*** Opening DATA SUPPLIED ***

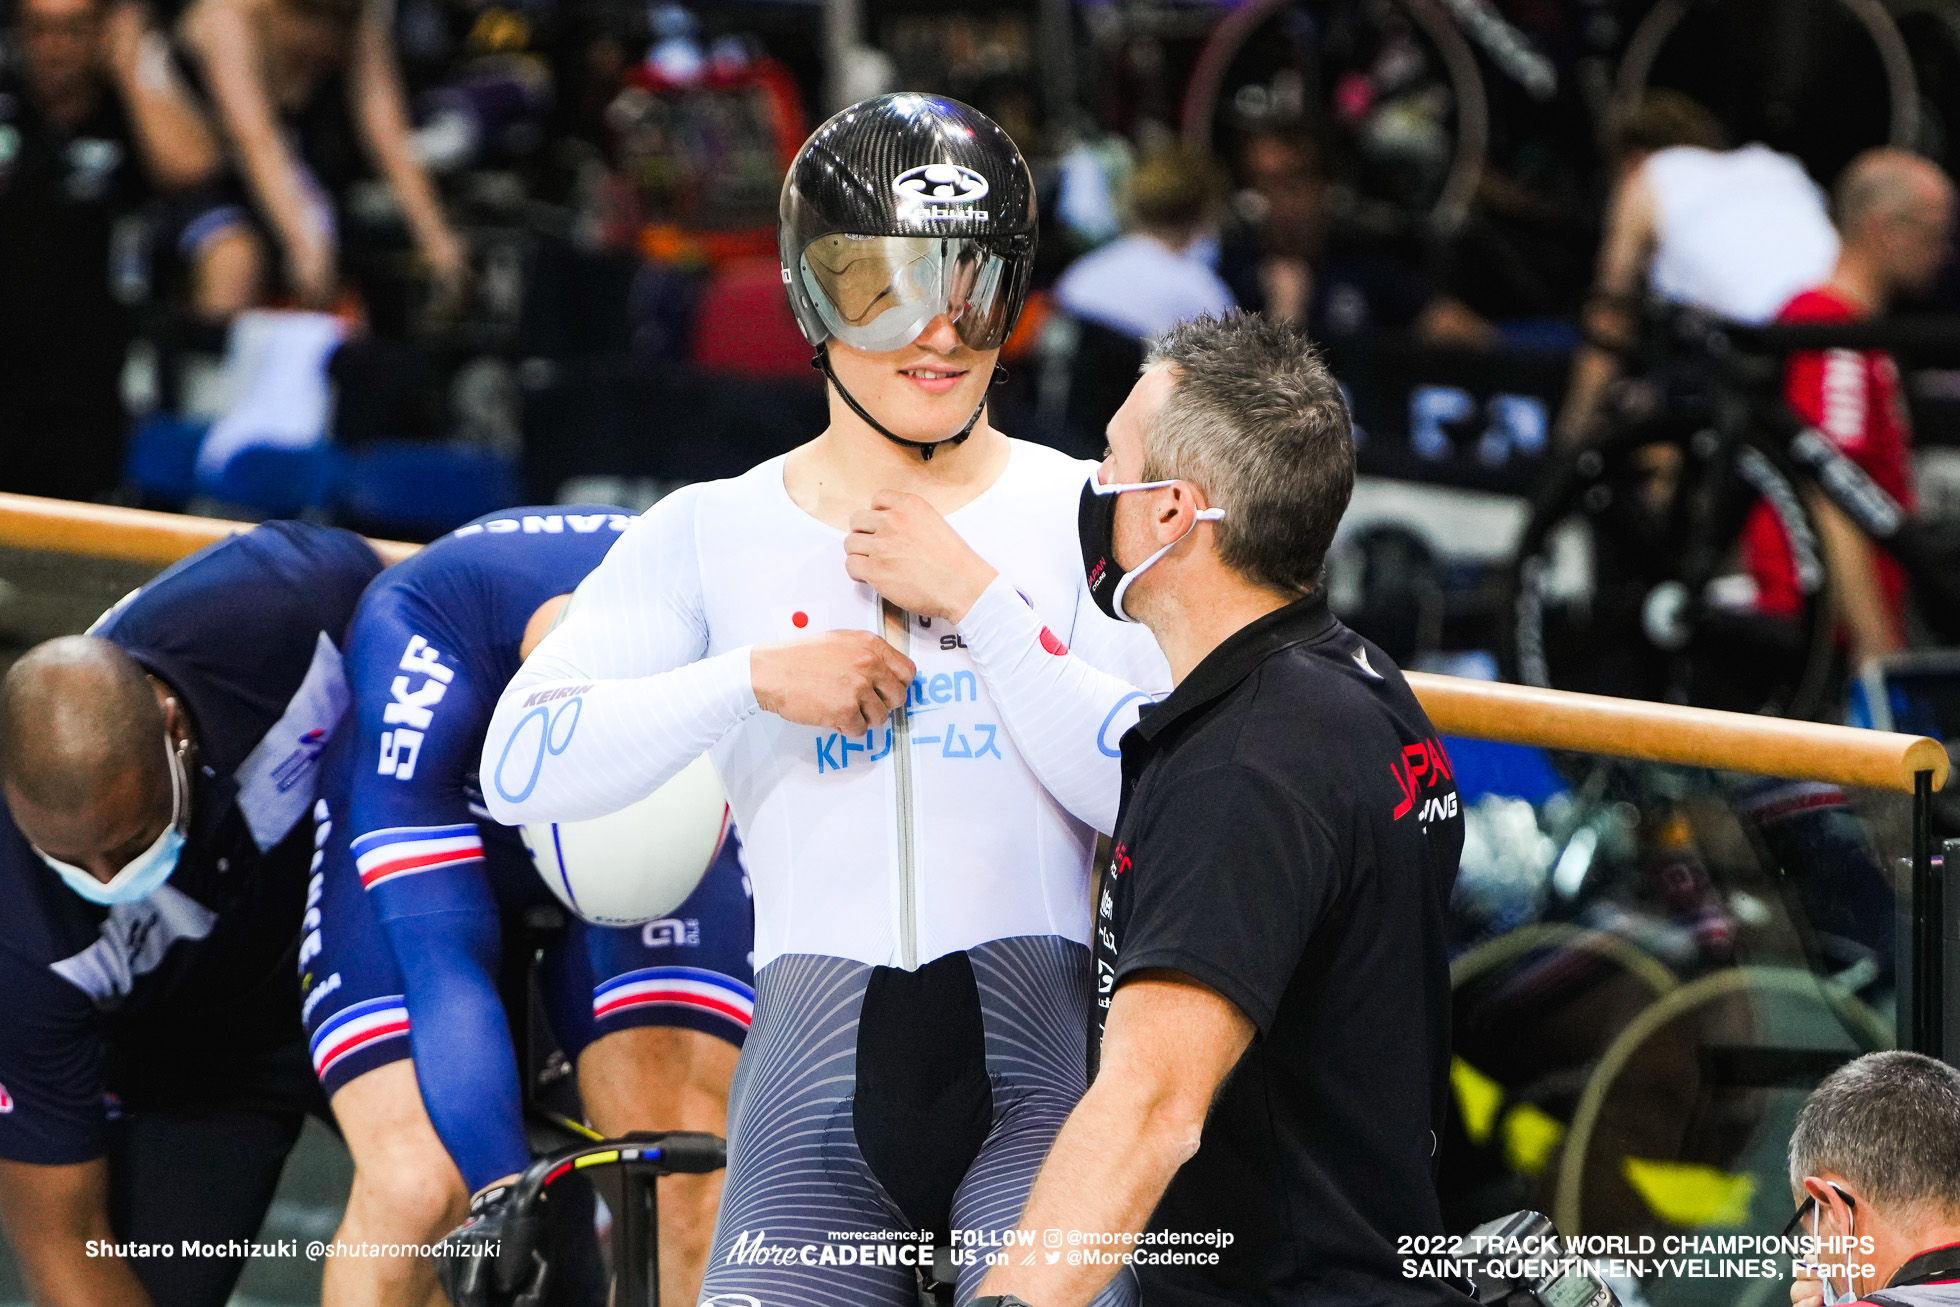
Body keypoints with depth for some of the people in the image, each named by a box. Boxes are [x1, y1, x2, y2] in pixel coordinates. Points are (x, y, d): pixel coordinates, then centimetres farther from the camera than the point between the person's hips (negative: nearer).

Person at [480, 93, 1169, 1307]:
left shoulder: (1083, 514, 7)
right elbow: (521, 765, 0)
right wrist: (756, 679, -9)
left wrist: (978, 599, -8)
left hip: (1037, 1047, -1)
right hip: (818, 1069, 1)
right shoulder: (713, 535, 10)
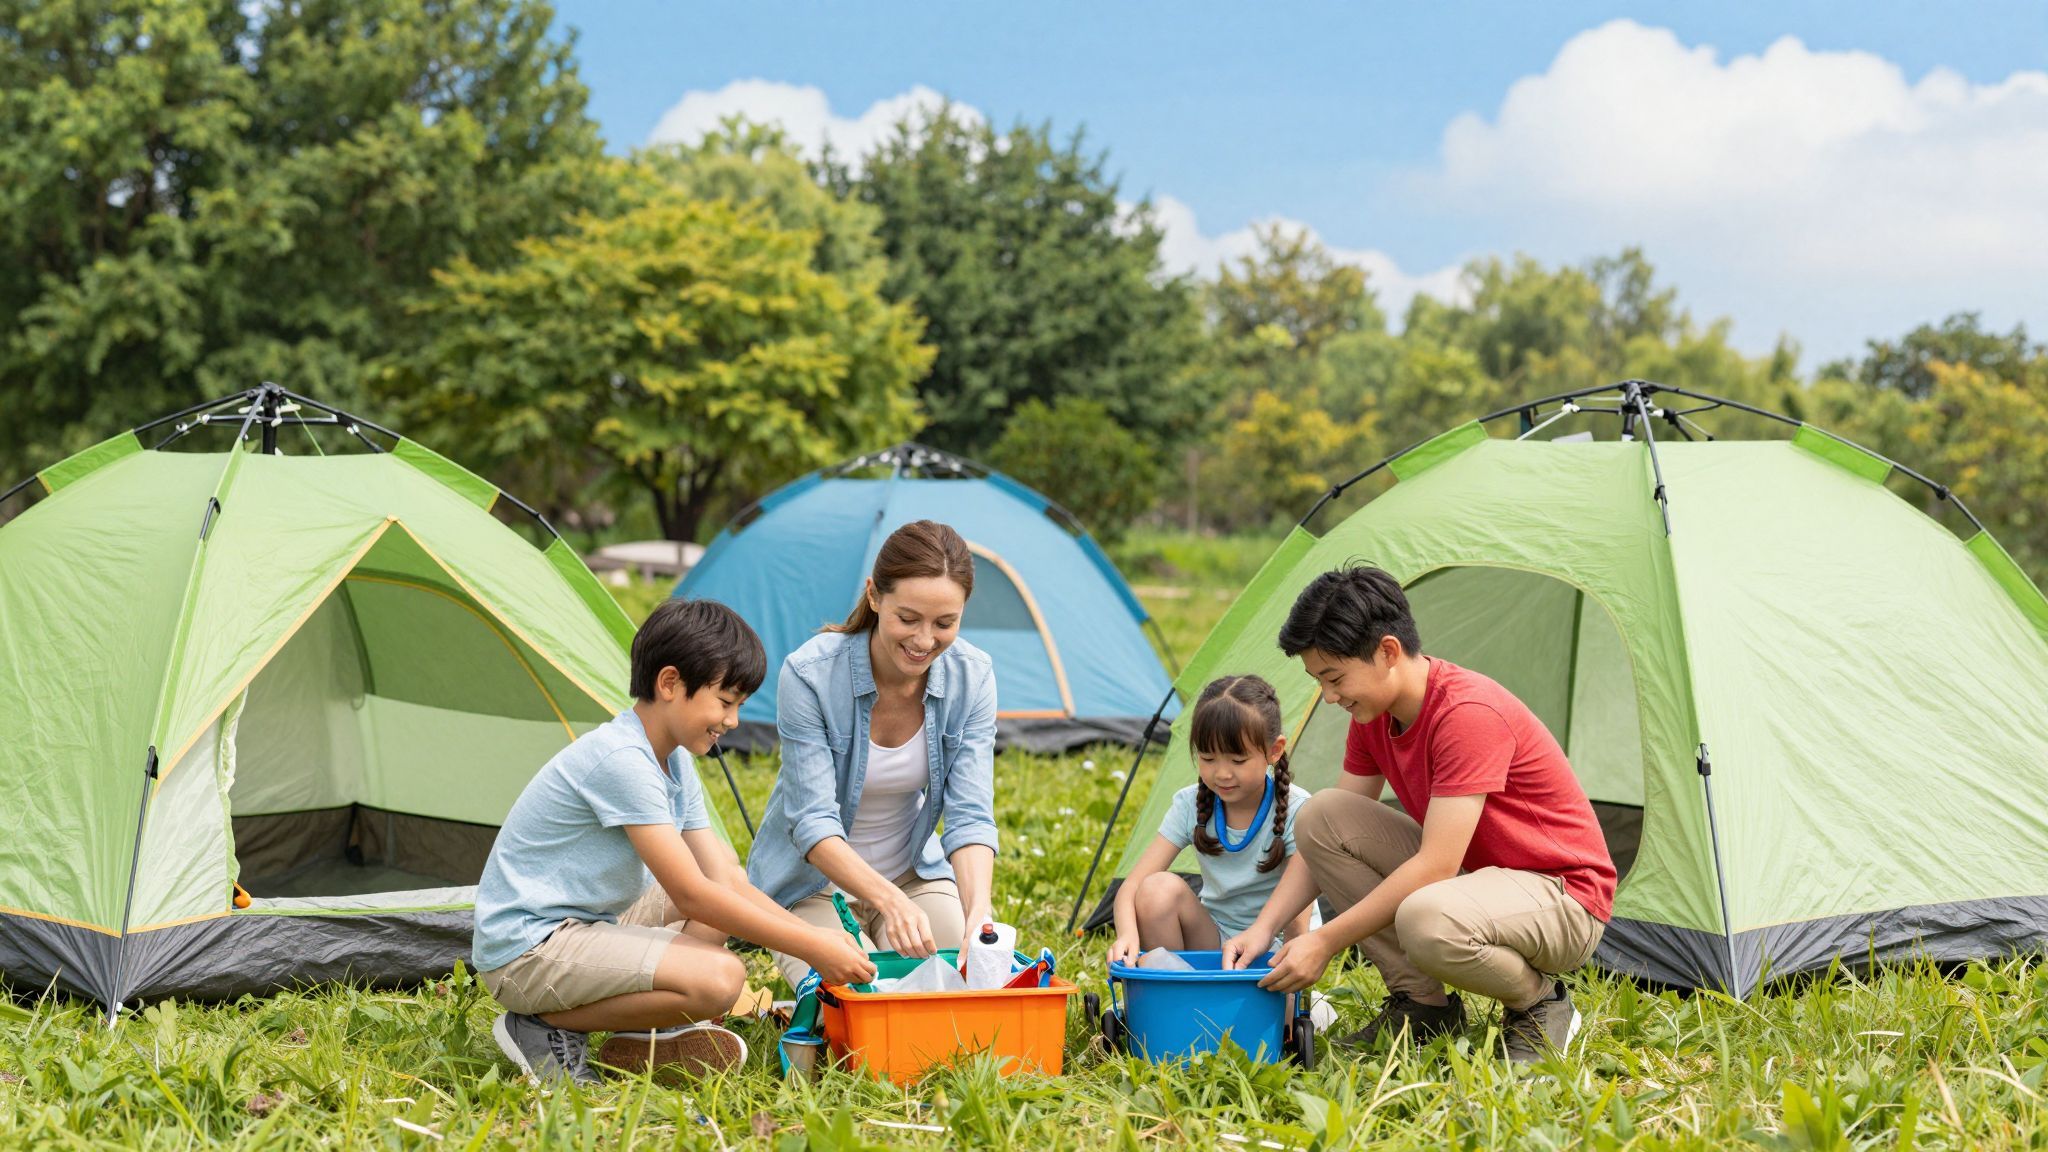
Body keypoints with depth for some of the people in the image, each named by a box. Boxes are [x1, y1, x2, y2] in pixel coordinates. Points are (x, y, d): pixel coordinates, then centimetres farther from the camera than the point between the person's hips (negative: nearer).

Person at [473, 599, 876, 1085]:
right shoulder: (619, 758, -22)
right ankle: (545, 1029, -10)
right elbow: (691, 896, -23)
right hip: (526, 949, -11)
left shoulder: (675, 762, 10)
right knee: (718, 978, -25)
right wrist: (813, 948, -21)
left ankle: (648, 1036, 0)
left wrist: (818, 937, -5)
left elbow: (726, 879, 8)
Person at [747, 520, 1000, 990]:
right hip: (813, 883, -3)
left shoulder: (972, 678, -15)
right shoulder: (810, 674, -27)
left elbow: (971, 815, -19)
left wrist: (978, 915, -38)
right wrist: (891, 903, -45)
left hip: (915, 874, 3)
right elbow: (813, 822, -29)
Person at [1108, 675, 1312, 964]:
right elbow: (1131, 886, -12)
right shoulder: (1190, 805, -6)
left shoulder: (1296, 810, -16)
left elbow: (1297, 918, -21)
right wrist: (1127, 934, -34)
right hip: (1213, 943, 4)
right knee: (1159, 889, -24)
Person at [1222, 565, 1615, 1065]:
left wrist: (1325, 941, -26)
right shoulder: (1374, 714, 1)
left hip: (1565, 899, -9)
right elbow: (1331, 839, 7)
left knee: (1427, 921, -40)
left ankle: (1541, 1000, -7)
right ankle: (1422, 1004, -2)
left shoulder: (1469, 714, -27)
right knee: (1321, 815, -7)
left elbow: (1435, 865, -29)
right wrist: (1263, 926, -7)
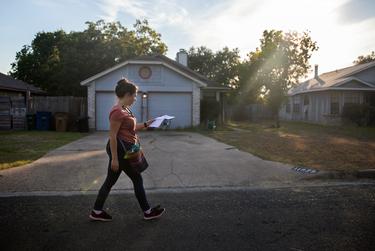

*** Closing DATA SUPPLIED ***

• **PROBLEM DETAILS**
Exactly the lines from the one that contains "right shoulder: (619, 758, -22)" through the final line of the records above are needed, given again word for word, with every picture left out.

• **YOUR SOLUTION**
right shoulder: (619, 758, -22)
right ankle: (545, 1029, -10)
right elbow: (691, 896, -23)
right hip: (526, 949, -11)
left shoulder: (675, 762, 10)
right knee: (718, 978, -25)
right wrist: (813, 948, -21)
left ankle: (648, 1036, 0)
left wrist: (818, 937, -5)
left elbow: (726, 879, 8)
Person at [747, 520, 1000, 990]:
right hip: (813, 883, -3)
left shoulder: (972, 678, -15)
right shoulder: (810, 674, -27)
left elbow: (971, 815, -19)
left wrist: (978, 915, -38)
right wrist: (891, 903, -45)
left hip: (915, 874, 3)
right elbow: (813, 822, -29)
Person at [1108, 675, 1312, 964]:
right elbow: (1131, 886, -12)
right shoulder: (1190, 805, -6)
left shoulder: (1296, 810, -16)
left elbow: (1297, 918, -21)
right wrist: (1127, 934, -34)
right hip: (1213, 943, 4)
right knee: (1159, 889, -24)
Person at [1222, 565, 1615, 1065]:
left wrist: (1325, 941, -26)
right shoulder: (1374, 714, 1)
left hip: (1565, 899, -9)
right elbow: (1331, 839, 7)
left knee: (1427, 921, -40)
left ankle: (1541, 1000, -7)
right ankle: (1422, 1004, -2)
left shoulder: (1469, 714, -27)
right knee: (1321, 815, -7)
left elbow: (1435, 865, -29)
right wrist: (1263, 926, -7)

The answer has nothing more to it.